## Task prompt
Count the lines that contain the string "Factors" in the records beneath, and respond with the number only.

## Page-level text extractions
::::::::::
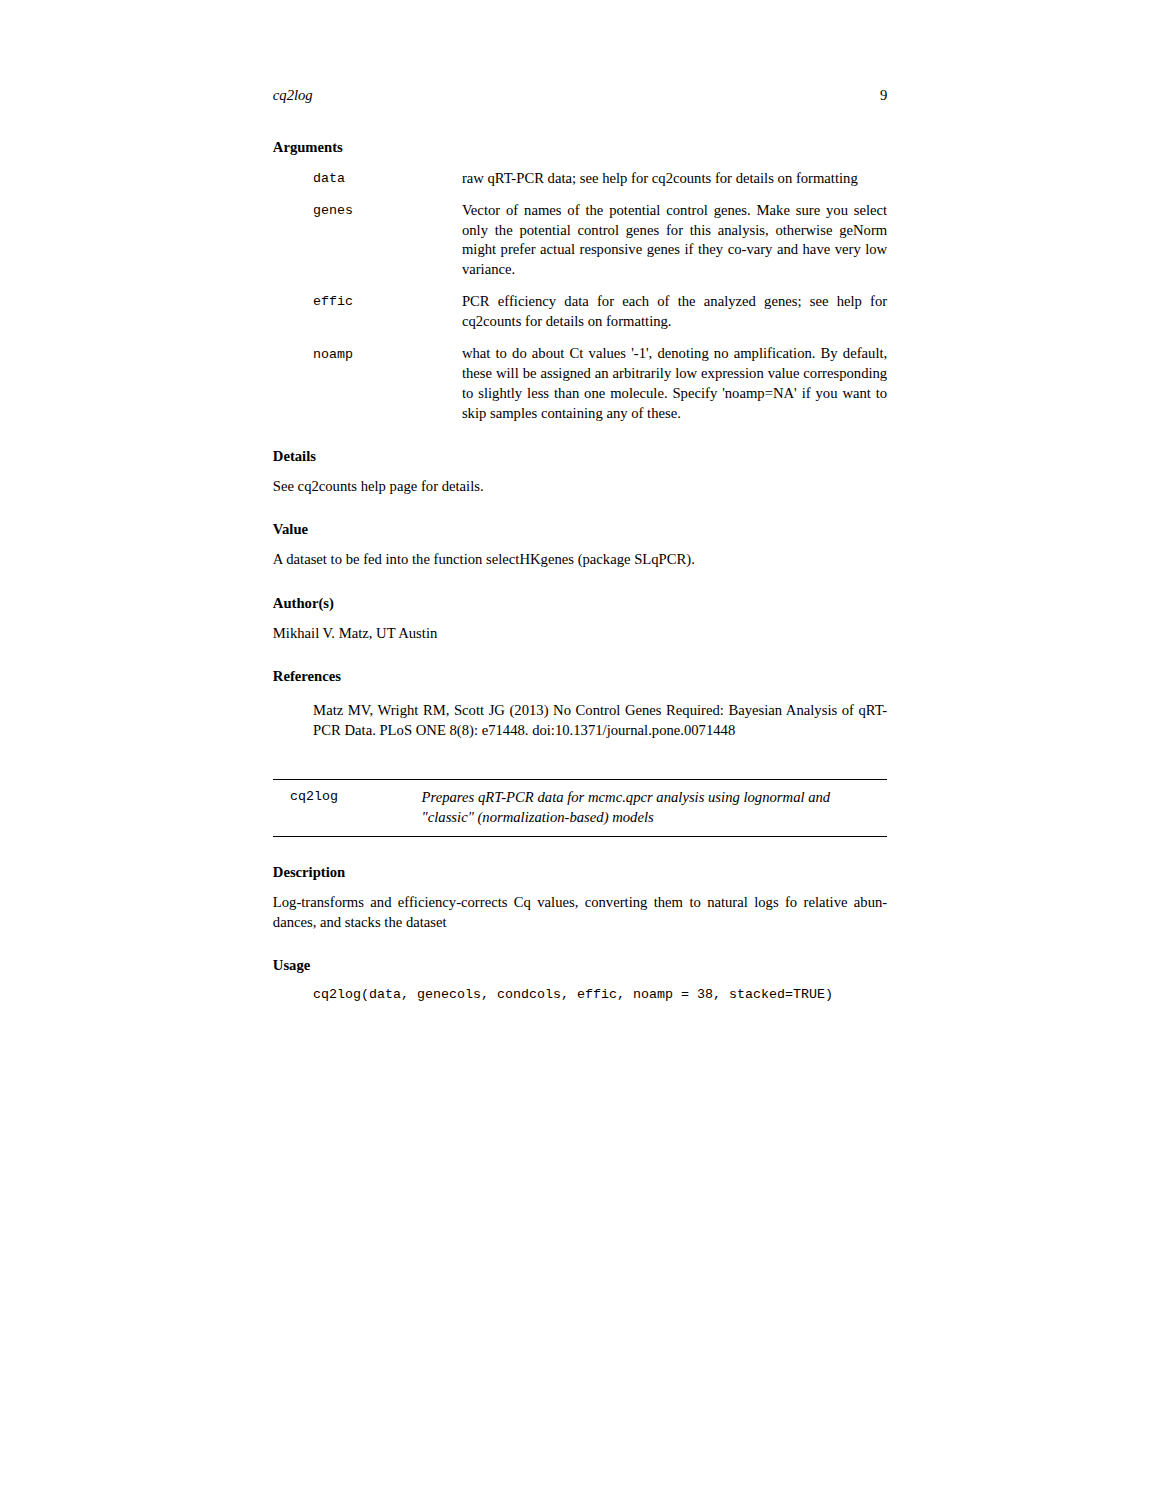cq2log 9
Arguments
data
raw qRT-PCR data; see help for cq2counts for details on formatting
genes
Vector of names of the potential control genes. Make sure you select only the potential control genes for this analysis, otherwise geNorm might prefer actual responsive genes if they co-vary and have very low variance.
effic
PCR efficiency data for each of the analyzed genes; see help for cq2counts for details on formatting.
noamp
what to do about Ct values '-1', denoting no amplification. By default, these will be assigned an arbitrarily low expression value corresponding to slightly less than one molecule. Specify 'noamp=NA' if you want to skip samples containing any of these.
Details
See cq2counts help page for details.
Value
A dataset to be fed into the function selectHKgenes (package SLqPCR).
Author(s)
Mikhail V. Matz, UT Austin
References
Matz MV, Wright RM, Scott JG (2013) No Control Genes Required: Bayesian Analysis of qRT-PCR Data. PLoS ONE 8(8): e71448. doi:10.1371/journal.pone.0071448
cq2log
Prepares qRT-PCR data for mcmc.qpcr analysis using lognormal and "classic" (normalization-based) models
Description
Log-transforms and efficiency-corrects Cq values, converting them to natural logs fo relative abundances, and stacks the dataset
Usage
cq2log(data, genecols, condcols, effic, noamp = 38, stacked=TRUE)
::::::::::
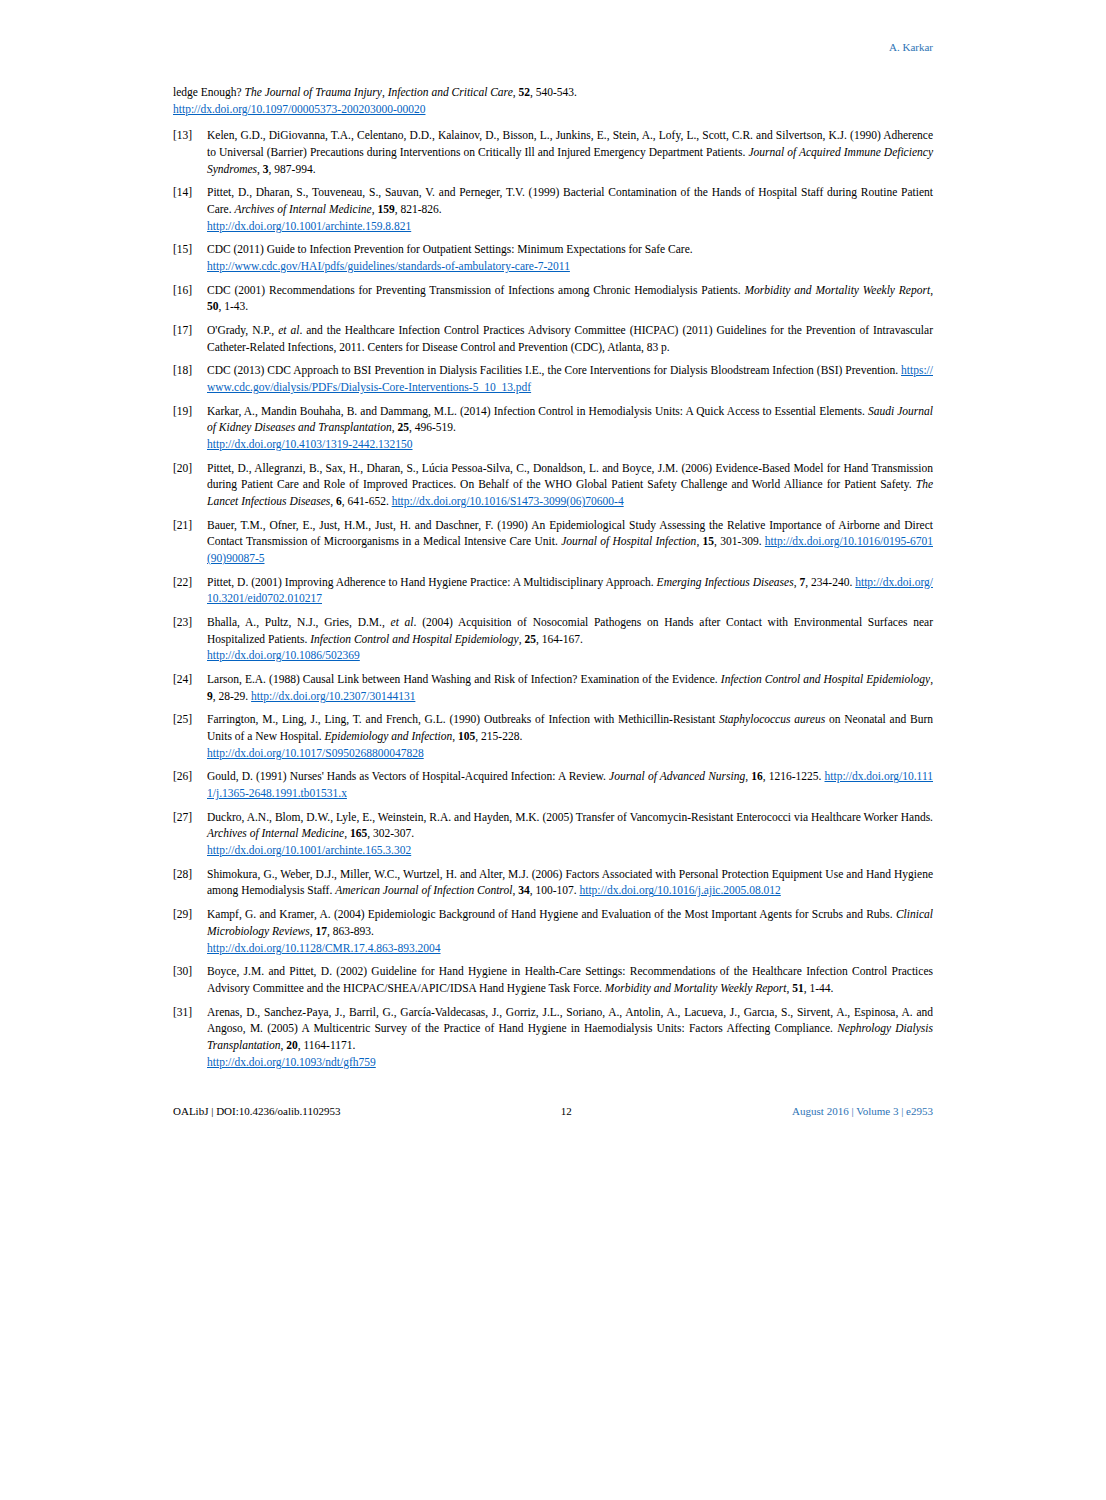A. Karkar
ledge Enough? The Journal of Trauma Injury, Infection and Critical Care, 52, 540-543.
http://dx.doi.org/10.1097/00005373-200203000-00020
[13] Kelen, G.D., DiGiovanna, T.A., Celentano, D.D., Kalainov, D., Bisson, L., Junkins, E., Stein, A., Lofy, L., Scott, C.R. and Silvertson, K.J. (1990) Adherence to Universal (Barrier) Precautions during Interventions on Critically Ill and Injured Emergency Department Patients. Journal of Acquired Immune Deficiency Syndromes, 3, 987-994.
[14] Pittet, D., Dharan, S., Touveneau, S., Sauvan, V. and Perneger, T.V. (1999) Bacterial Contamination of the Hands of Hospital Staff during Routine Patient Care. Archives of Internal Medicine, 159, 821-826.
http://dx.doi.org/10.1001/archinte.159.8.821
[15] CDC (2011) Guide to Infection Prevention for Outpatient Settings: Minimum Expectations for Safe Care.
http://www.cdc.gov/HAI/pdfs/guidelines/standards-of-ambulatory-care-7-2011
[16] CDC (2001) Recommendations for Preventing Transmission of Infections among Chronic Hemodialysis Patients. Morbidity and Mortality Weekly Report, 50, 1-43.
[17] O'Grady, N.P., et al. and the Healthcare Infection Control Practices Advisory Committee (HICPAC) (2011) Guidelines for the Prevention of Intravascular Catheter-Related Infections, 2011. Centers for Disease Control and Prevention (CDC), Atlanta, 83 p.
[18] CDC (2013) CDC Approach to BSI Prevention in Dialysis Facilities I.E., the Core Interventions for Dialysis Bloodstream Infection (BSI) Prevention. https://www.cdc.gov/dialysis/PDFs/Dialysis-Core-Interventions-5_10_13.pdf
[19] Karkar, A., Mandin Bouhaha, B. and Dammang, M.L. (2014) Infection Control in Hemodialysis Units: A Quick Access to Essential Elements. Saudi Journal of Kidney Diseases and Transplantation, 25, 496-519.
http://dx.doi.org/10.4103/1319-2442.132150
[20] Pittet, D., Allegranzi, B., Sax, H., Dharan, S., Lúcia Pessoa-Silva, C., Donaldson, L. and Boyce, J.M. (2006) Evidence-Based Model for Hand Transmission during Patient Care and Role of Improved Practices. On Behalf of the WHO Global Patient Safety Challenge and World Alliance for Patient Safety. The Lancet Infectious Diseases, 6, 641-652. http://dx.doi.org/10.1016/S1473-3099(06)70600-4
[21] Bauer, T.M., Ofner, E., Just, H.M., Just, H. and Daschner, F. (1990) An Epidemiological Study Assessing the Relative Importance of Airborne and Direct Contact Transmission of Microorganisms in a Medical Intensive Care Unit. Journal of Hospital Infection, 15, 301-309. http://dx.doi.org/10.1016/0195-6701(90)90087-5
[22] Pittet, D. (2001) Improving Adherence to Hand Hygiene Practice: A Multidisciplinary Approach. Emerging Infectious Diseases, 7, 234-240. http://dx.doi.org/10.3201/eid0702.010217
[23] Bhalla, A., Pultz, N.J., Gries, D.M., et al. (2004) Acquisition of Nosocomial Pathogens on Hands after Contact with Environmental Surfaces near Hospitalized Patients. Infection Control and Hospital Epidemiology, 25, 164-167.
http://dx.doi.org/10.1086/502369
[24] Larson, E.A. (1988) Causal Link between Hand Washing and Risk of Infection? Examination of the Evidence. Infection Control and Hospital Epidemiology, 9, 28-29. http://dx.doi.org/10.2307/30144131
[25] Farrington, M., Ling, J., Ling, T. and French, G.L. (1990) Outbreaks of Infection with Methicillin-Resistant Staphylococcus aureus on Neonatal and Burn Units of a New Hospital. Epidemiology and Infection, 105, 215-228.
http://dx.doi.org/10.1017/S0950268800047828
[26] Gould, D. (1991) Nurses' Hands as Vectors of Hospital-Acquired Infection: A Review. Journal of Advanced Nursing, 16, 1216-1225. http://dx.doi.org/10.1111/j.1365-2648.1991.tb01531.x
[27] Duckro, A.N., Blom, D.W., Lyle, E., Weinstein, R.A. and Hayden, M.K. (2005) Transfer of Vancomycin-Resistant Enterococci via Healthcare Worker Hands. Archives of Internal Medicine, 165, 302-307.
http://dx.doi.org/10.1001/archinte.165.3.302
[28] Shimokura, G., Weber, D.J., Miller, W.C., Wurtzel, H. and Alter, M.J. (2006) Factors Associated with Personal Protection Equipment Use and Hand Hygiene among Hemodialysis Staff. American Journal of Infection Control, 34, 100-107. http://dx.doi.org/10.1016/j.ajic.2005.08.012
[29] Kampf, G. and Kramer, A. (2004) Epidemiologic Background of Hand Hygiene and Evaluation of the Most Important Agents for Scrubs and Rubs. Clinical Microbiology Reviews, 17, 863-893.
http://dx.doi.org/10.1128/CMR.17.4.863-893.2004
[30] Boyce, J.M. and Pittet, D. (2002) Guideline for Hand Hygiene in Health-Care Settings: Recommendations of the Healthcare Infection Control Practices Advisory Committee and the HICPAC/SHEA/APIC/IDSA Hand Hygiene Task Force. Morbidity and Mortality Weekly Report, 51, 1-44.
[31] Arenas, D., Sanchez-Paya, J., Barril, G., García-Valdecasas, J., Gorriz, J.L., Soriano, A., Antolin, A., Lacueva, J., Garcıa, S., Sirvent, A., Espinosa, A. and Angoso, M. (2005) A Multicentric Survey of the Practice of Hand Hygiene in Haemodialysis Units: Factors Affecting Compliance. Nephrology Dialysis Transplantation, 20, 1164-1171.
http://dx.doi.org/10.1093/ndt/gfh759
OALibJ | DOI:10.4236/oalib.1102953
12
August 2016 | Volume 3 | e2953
::::::::::
## Reply to the exercise
2